Besides songwriting and performing, Ellsworth began producing music shows around the New York and New England area. His summertime Sunset Music Series on "the barge" in Brooklyn's Redhook has become one of the coolest, sought after gigs in NYC. He also produces the Bull Run Concert Series at the Bull Run Restaurant in Massachusetts where he brings in "All the great performers I admired growing up."

Ellsworth hails from the factory town of Leominster, MA where he spent most of his early years “wandering around empty lots & collecting stuff no one else wanted."
Phil Hicks was born & raised in Cincinnati, OH, where “the style of music you heard depended on which part of town you happened to be in."

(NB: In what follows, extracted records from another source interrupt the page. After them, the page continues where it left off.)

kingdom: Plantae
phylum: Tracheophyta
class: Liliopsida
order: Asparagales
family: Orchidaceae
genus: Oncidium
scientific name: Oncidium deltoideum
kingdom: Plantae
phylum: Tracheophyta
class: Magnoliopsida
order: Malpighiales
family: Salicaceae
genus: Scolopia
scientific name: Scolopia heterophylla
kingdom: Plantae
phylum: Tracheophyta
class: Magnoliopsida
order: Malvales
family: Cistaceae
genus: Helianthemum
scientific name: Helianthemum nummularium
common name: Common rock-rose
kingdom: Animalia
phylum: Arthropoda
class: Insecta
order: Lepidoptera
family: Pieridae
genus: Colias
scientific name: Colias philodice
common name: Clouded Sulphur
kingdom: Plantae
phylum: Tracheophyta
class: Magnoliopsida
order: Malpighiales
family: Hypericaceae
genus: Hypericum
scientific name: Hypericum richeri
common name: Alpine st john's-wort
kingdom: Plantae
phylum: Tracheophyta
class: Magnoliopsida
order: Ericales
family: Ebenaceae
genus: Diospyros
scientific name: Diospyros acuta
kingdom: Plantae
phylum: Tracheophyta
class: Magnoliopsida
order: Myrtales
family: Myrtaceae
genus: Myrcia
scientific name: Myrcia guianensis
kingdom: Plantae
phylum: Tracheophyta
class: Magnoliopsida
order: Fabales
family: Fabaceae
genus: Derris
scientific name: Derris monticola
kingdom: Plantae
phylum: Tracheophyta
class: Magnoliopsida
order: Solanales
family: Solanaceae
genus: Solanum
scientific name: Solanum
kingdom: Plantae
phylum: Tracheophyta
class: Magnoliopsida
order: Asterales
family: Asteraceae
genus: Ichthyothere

And so, in October of 1980 these two met at a pretentious little dinner party in the suburbs of Massachusetts. Neither of them had much in common with the gourmet-minded guests. Both of them couldn’t wait for the chance to duck outside for some fresh air. But little did they know that their conversation that night would be the start of a musical relationship that would last so long. After all, what would a white guy from central Mass have in common with a black guy from southern Ohio anyway? One listened to Bob Dylan while the other dug George Clinton. What they soon discovered was that they liked many of the same artists; Rolling Stones, Fats Waller, James Taylor and Jimi Hendrix to name a few. They also shared an affinity for sweet melodies, tight harmonies and a straight-forward approach to songwriting which incorporated diverse styles and influences. The result of this musical marriage is an acoustic duo whose sound is both fresh and familiar; certainly heartfelt, but not unwilling to poke fun at itself.